Probation is also partnering with the Department of Health and Human Services since it’s the parents, not the incarcerated youth themselves, that are applying for Medi-Cal, Reyman said.
“There’s coordination there to make sure that the family is sitting in front of the right person that can walk them through that application and make sure those documentary pieces are in place to make sure that Medi-Cal is either activated or remains active while that kid is in custody,” he said.
Despite receiving grant dollars to lay the foundation to ensure incarcerated youth aren’t without needed mental and physical health support through Medi-Cal, Reyman said one challenge is that the state isn’t going to keep paying for it.
Predicting that within five to seven years, “there is no more CalAIM money,” it will be up to Del Norte County to bill Medi-Cal for those services, Reyman said. But Medi-Cal won’t pay the entire bill either, he said.
“The county is going to be on the hook for the rest of this,” he said. “And that applies to my world with juvenile corrections. That applies to the adult world in the county jail. That applies in state prison. That applies across the board whenever you see these services brought whether it’s criminal justice or otherwise.”
Both District 5 Supervisor Dean Wilson and his District 3 colleague Chris Howard blamed state officials for coming up with a program it’s asking counties to implement without thinking how it’s going to affect them.
Wilson, who had been Del Norte County sheriff from 2002 to 2014, said the problem was that once someone was incarcerated they lost any Medi-Cal services they had prior to being arrested. There was no system in place to get them reinstated once those former inmates were released, Wilson said. To him, getting those individuals reinstated was “a simple fix to get them enrolled before they hit the ground running.”
Wilson accused the state of taking a simple process and making it “as complicated as possible.”
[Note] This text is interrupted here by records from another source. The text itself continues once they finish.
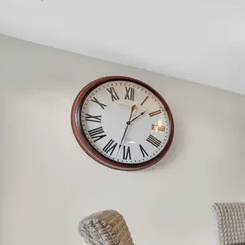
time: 1:32
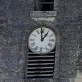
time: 12:58
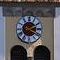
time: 2:19
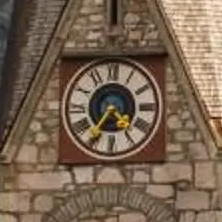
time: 4:36
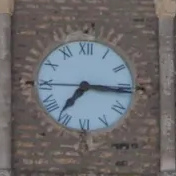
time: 7:15
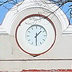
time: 1:29
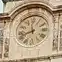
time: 11:41
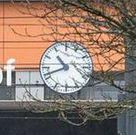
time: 10:41
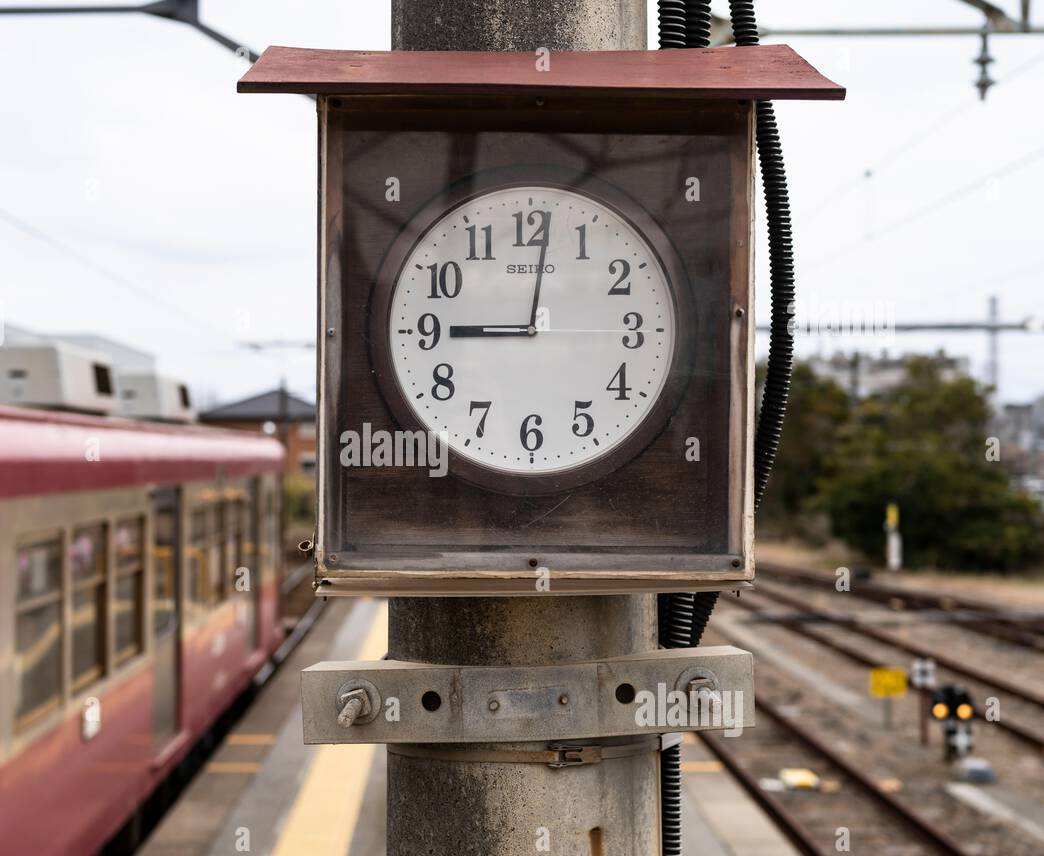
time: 9:01
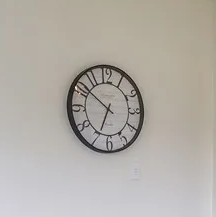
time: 6:51
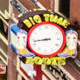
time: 8:43
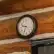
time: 9:34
“It’s nice there’s a potential for us to recoup some dollar figure that we expend anyway because we’re going to have to provide all medical for all inmates,” Wilson said. “I can see that there’s going to be some amendments or changes to the contracts because most of these jails are having increased personnel to deal with the Medi-Cal issue and the treatment will be done outside of [what] the county provided at its facility to the juveniles, that’ll be reflected, increased costs or changes to our contracts. Does this money allow for that cost increase?” Reyman said he had no way to answer that question. He said the grant dollars don’t cover increased cost for medical care, but rather all the planning that goes into getting that care reinstated once an incarcerated youth is set to be released to society. This includes coordinating with medical doctors, dentists, optometrists and other healthcare needs, he said.
“It’s possible that we would see some contractual changes based on what those counties are having to deal with while their own kids are in custody,” Reyman said. “I have no way to project what that would be or how those two things interconnect.”
Howard referred to work his wife, Lisa Howard, is having to do with the Del Norte County Unified School District when it comes to billing Medi-Cal for services. He urged his colleagues to communicate with Del Norte’s state representatives to push back against “unfunded mandates.”
“It’s to the point where we can hardly lift them anymore,” Howard said. “It’s like Atlas with the globe on his shoulders. That’s where we’re at.”